DeFi Flash Loans the New CDOs, Meta's $10B bet on the Metaverse, Elon Musk Buys Twitter
Flash Loans is the new Gold Rush, Meta's first Retail Store, Elon pays $40B to buy Twitter

By Terrence Hooi
Chief Investment Strategist
The below is the opinion of the author. This should not be considered as investment advice. Investing involves the risk of loss and returns are not guaranteed.
"The first step is to establish that something is possible; then probability will occur." —Elon Musk
Here are your three stories today:
1) Elon Musk buys Twitter with $40B
Musk plans to buy Twitter with a mix of cash and debt with $13 B from a group of banks, $12B in loans with Tesla stock as a collateral and $21B in cash.

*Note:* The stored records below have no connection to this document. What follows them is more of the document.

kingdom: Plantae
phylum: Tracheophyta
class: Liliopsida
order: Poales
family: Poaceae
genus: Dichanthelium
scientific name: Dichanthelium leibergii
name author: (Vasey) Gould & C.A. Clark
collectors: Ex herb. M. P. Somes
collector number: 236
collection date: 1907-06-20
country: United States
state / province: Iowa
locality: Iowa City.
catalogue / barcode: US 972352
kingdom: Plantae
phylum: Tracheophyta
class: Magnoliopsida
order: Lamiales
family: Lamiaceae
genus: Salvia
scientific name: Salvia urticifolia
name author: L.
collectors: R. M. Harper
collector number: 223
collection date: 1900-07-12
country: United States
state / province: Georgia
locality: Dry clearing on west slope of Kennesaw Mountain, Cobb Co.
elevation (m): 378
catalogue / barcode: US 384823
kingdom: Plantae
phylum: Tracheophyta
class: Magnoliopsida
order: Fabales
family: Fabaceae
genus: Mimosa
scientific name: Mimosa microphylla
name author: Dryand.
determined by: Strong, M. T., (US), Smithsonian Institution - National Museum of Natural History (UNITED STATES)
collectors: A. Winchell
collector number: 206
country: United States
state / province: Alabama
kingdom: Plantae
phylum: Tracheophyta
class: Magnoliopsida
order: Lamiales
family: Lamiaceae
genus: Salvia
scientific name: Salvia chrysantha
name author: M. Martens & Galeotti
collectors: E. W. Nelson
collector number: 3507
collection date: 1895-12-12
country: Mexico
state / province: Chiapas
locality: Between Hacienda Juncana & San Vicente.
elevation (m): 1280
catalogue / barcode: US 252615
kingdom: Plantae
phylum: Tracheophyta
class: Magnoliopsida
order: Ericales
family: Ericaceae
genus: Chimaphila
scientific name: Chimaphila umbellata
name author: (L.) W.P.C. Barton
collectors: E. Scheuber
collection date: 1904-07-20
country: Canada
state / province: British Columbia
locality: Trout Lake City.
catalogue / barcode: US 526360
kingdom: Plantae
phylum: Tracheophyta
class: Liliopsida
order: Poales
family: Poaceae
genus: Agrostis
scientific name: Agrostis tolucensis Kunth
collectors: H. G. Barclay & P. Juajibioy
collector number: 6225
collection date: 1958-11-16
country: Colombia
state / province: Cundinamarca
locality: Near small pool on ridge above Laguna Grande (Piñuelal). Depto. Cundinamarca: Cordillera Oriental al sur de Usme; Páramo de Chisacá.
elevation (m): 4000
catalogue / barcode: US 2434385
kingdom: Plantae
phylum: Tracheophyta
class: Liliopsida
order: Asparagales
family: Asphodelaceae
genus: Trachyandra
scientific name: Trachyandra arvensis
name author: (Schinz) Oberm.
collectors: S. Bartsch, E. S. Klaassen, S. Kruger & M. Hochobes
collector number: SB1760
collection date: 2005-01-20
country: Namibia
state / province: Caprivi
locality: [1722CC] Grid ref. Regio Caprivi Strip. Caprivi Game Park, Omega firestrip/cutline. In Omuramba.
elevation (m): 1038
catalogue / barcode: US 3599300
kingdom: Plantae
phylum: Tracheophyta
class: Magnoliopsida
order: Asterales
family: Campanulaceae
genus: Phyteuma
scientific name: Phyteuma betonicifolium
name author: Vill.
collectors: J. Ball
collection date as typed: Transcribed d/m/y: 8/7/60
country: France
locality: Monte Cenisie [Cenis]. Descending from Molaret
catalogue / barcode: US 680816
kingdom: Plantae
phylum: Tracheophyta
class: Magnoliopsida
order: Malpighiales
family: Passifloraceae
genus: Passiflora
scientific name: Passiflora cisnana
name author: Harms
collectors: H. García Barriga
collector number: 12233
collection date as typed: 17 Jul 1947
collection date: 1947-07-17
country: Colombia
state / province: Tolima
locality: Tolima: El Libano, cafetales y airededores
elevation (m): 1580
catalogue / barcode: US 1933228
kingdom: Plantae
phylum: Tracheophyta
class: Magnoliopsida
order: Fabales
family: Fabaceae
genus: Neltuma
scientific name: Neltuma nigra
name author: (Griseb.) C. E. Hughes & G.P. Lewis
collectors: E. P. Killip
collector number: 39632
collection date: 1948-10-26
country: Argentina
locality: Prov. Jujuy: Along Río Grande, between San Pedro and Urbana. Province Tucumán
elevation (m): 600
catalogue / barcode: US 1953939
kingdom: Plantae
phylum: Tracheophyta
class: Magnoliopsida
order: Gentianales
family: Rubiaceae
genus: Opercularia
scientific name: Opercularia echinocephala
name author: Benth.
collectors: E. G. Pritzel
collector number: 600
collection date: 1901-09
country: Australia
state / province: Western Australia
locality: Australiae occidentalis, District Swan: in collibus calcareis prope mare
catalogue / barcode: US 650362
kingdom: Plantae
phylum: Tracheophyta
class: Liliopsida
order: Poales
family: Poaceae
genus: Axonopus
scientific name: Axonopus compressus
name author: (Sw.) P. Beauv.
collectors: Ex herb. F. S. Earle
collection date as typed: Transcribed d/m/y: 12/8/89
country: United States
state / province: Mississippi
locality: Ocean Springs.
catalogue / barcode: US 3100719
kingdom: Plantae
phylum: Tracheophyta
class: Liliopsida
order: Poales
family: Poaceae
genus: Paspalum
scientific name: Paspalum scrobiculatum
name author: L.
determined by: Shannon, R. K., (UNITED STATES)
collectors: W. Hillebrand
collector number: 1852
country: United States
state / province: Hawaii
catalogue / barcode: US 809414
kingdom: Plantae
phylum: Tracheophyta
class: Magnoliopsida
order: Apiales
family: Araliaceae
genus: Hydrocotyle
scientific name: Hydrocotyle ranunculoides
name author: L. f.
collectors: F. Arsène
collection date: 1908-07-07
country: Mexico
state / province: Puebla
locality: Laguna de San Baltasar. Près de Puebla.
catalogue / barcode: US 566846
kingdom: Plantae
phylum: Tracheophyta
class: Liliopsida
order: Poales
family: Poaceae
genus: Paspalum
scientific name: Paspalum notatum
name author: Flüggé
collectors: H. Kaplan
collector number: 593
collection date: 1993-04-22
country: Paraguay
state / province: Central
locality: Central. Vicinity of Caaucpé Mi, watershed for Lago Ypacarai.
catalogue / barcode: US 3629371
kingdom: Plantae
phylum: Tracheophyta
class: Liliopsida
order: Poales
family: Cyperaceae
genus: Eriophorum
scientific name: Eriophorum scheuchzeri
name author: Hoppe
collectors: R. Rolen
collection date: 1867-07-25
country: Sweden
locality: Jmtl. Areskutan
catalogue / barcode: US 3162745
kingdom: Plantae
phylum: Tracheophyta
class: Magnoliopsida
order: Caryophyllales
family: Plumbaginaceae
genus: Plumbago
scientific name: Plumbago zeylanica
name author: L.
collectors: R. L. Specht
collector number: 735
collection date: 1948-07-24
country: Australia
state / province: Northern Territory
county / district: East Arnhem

Musk plans to pay $54.20 per share of Twitter, valuing the company at ~$44 billion.
Transaction expected to close this year with Twitter’s board unanimously approved the transaction
Among other things to reshape Twitter including removing spam bots, adding an Edit button and adhering to freedom of speech principles.
Musk said in a statement he looks forward to “defeating the spam bots, and authenticating all humans,” among other plans for the social network.
Singular’s Take: Although we wrote about Elon Musk’s possibility of taking over Twitter’s board earlier this month, Musk declined to join Twitter’s board. However, we believe Musk buying Twitter could solve the current social media platforms policies in the near future.
2.) DeFi Staking Is On The Rise
If you can recall how The Global Financial Crisis in 2008-09 and also movies like The Big Short has taught us lessons things can go terribly wrong when leverage builds in multiple layers of wrapped financial products like collateralized-debt obligations and CDOs squared. Now with the power of DeFi, individuals seems to be creating their own CDOs at their fingertips, creative users are seeking ways to maximize their exposure to staked ether earning up to 35-50% APY.
The amount of Staking measured by Total Value Locked or TVL has increased by 11x to $207Bn since 2021 according to DeFiLlama. With DeFi, anyone can lend, borrow, send, or trade blockchain-based assets using easily downloadable wallets without having to use a bank or broker.
Now, we are seeing that happening in the DeFi World where Ethereum is being borrowed so they can run their own validator node or stake through a service provider such as Coinbase, Kraken, or Lido.
As Ethereum transitions to Proof-of-Stake (POS) Deposits Into Ethereum’s New Proof-of-Stake Network Are Accelerating as The Merge Date Nears.
Aave, one of the largest DeFi Lending platforms is seeing deposits account for roughly 25% of total stETH supply.
Ether holders wishing to participate can either run their own validator node or stake through a service provider such as Coinbase, Kraken, or Lido with their borrowed stETH.
Users have levered their exposure to the max on other platforms like Lido’s liquid staked so earn 3x the native-staking Annualized Percentage Yield (APY). Think about Spending just $1 and getting a loan of $3 while earning 35-50% APY.

Singular’s Take: We are seeing an inflection point where staking in DeFi and Web3 leverage seems to be building rapidly that could pose a systemic risk to crypto. Platforms like Lido or Aave have to be aware of the importance of its role in the staking ecosystem allowing anyone to create their own version of CDOs in this DeFi gold rush. DeFi lending platforms will need to intensify efforts to manage, monitor, and control risk, for example, by placing limits on borrowing power.
The good part with public blockchains will be transparency where everything can be tracked on-chain giving the investors the ability to assess risks, and mitigate over-exposure unlike the traditional finance world.
Singular’s Action: Knowledge is power ! Learn how DeFi Flash Loans work and ride this little-known trick that makes 5x more Money than Bitcoin. Submit your questions here before our upcoming Webinar.
3) Meta Announces First Burlingame Retail Store
This week, Mark Zuckerberg announce its first retail store located in Burlingame near Meta’ Reality Labs HQ as he said in a statement: “The best way to understand virtual reality is to experience it.”
“Meta Store” the first retail store to provide “hands-on experience” on products such as Portal devices, Ray-Ban Stories, and the Quest VR Headset.
Meta’s move to provide Metaverse hardware is a move we believe enhances the experience for users on top of Meta’s online shopping store.
Singular’s Take: Meta spent $10B in 2021 more than 5x the amount they invested in Oculus 3 years ago and Mark Zuckerberg seems to be going all in on the Metaverse since last year. The move to collaborate with DTC brands like RayBan and Quest could help Meta have a first over advantage in VR goggles, AR smart glasses and upcoming yet-to-be released products.